Copy out every line of the entries below exactly as they appear, leaving the pictures out of your answer.

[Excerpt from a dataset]
[BEGIN]
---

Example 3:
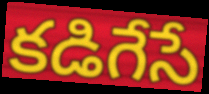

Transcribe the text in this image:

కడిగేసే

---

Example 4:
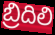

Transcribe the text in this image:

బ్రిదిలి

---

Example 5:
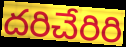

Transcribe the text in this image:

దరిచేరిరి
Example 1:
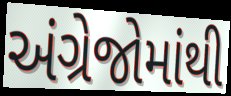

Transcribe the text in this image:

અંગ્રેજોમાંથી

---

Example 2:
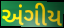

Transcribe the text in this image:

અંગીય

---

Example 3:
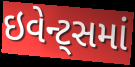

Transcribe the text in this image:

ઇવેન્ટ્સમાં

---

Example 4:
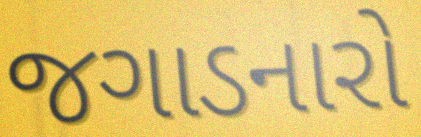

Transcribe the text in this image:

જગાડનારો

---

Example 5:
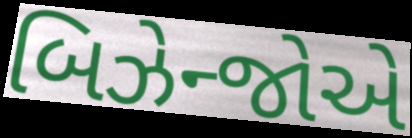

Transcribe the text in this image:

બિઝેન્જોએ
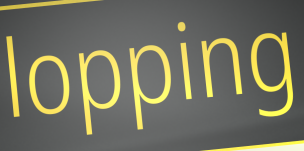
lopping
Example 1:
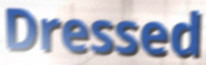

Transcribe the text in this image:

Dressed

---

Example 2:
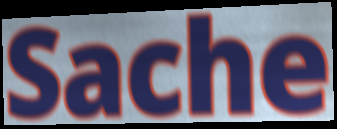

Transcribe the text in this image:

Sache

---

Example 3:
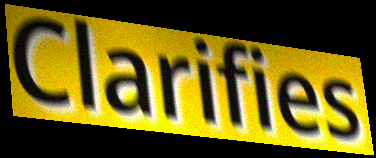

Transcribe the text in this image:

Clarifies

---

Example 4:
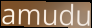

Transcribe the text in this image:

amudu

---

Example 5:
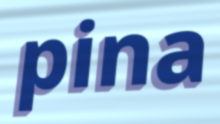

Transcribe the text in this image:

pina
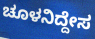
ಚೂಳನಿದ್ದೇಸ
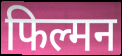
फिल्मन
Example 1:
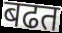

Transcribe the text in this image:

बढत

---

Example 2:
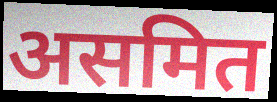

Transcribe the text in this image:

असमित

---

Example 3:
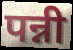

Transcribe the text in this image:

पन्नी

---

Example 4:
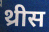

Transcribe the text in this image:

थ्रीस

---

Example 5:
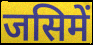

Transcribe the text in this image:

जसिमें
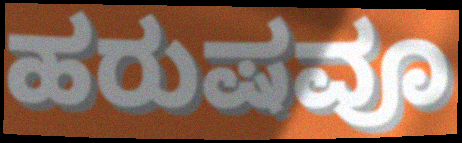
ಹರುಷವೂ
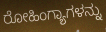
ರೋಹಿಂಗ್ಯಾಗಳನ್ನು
[END]
• **OUTPUT OF THE TASK**
---

Example 3:

Transcribe the text in this image:

కడిగేసే

---

Example 4:

Transcribe the text in this image:

బ్రిదిలి

---

Example 5:

Transcribe the text in this image:

దరిచేరిరి
Example 1:

Transcribe the text in this image:

અંગ્રેજોમાંથી

---

Example 2:

Transcribe the text in this image:

અંગીય

---

Example 3:

Transcribe the text in this image:

ઇવેન્ટ્સમાં

---

Example 4:

Transcribe the text in this image:

જગાડનારો

---

Example 5:

Transcribe the text in this image:

બિઝેન્જોએ
lopping
Example 1:

Transcribe the text in this image:

Dressed

---

Example 2:

Transcribe the text in this image:

Sache

---

Example 3:

Transcribe the text in this image:

Clarifies

---

Example 4:

Transcribe the text in this image:

amudu

---

Example 5:

Transcribe the text in this image:

pina
ಚೂಳನಿದ್ದೇಸ
फिल्मन
Example 1:

Transcribe the text in this image:

बढत

---

Example 2:

Transcribe the text in this image:

असमित

---

Example 3:

Transcribe the text in this image:

पन्नी

---

Example 4:

Transcribe the text in this image:

थ्रीस

---

Example 5:

Transcribe the text in this image:

जसिमें
ಹರುಷವೂ
ರೋಹಿಂಗ್ಯಾಗಳನ್ನು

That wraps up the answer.